New CrossSong article accepted to JNMR

February 24, 2017

Yesterday, we learned that our article entitled “The CrossSong Puzzle: Developing a logic puzzle for musical thinking” was accepted by the Journal of New Music Research (JNMR). (Submitted July 2016, revised January 2017.)

We introduced the CrossSong Puzzle in a paper presented at the Sound and Music Computing (SMC) conference in 2015. After winning the best paper award, we were invited to extend our work and submit it to JNMR. Our expanded article presents some new optimizations for the grid search algorithm, and the results of a runtime experiment to assess these; also, we present the results of a detailed usability study of the game.

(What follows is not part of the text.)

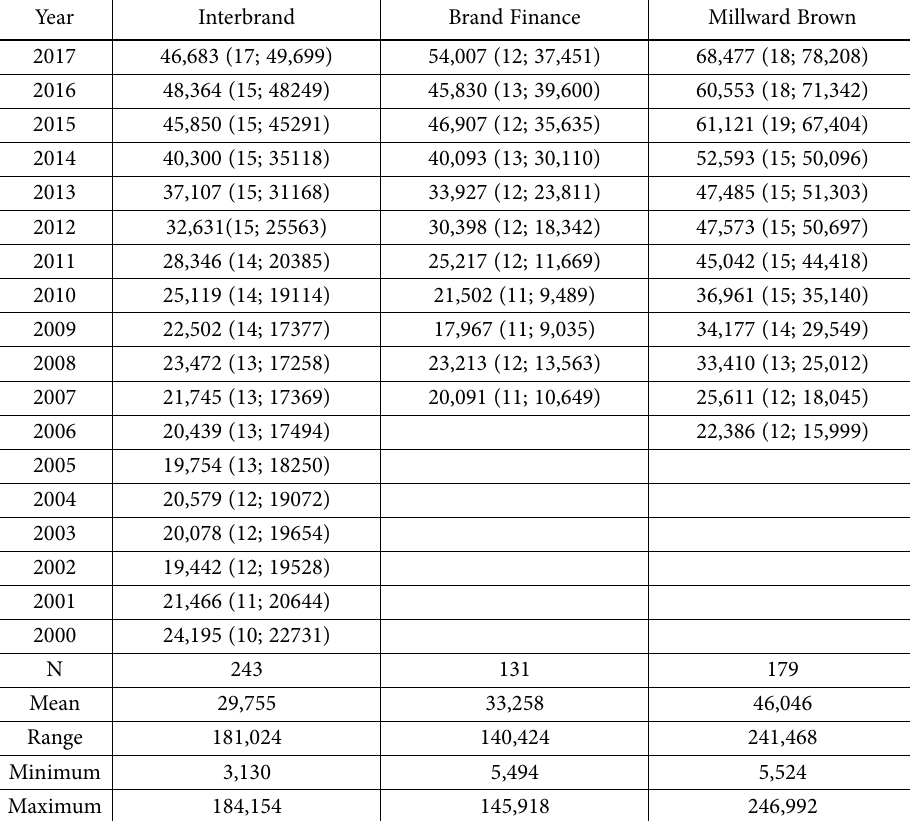
Table 2. The mean brand value of each consultancy company for the high-value brands of the IT sector per year (nominal values in millions $), number of analysed companies ( n ), standard deviation ( s ) and other descriptive statistics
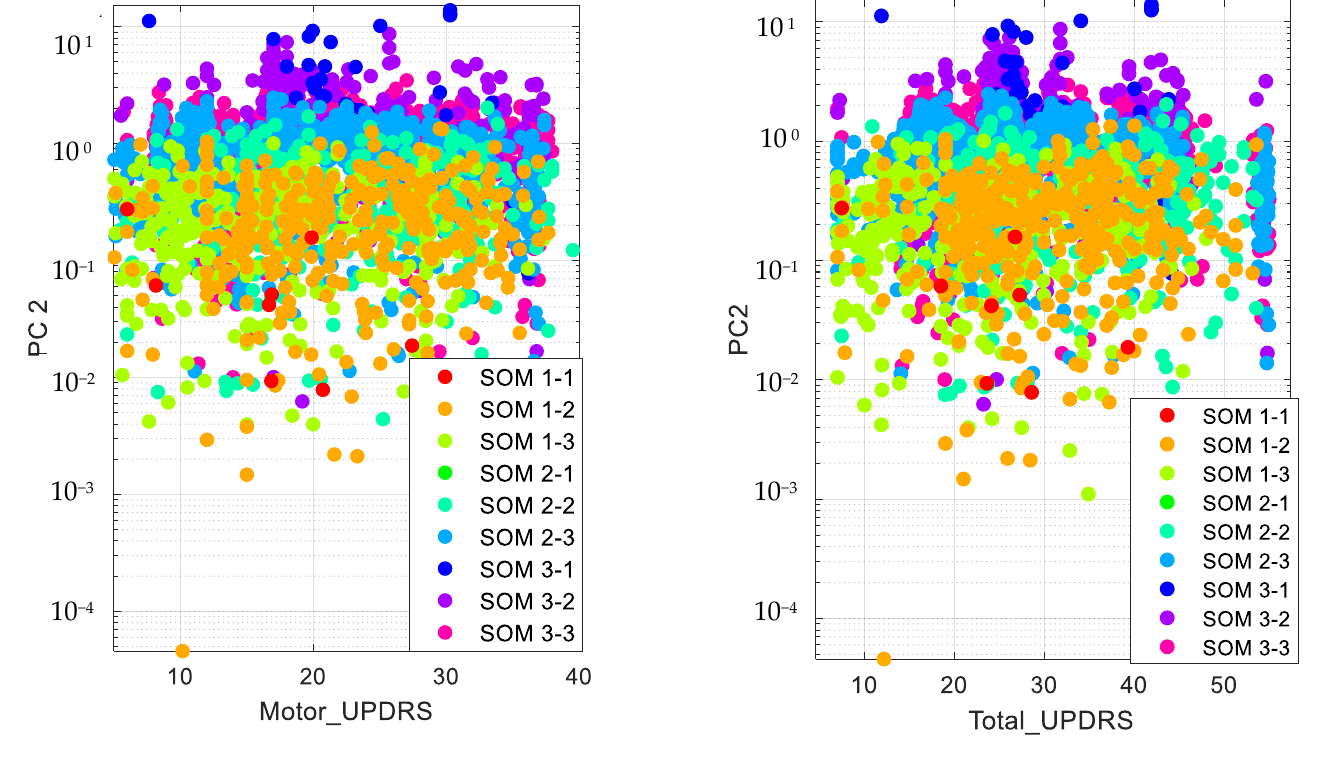
Figure 3. Visualizing SOM clusters. Table 3. Cluster centroids.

Full text will come later; for now, here is the abstract:

Details: “The CrossSong Puzzle: Developing a logic puzzle for musical thinking.” By Jordan B. L. Smith, Jun Kato, Satoru Fukayama, Graham Percival, and Masataka Goto. In Journal of New Music Research. 2017.

Abstract: There is considerable interest in music-based games and apps. However, in existing games, music generally serves as an accompaniment or as a reward for progress. We set out to design a game where paying attention to the music would be essential to making deductions and solving the puzzle. The result is the CrossSong Puzzle, a novel type of music-based logic puzzle that integrates musical and logical reasoning.

The game presents a player with a grid of tiles, each representing a mash-up of excerpts from two different songs. The goal is to rearrange the tiles so that each row and column plays a continuous musical excerpt.

To create puzzles, we implemented an algorithm to automatically identify a set of song fragments to fill a grid such that each tile contains an acceptable mash-up. We present several optimizations to speed up the search for high-quality grids. We also discuss the iterative design of the game’s interface and present the results of a user evaluation of the final design. Finally, we present some insights learned from the experience which we believe are important to developing music-based puzzle games that are entertaining, feasible, and that challenge one’s ability to think about music.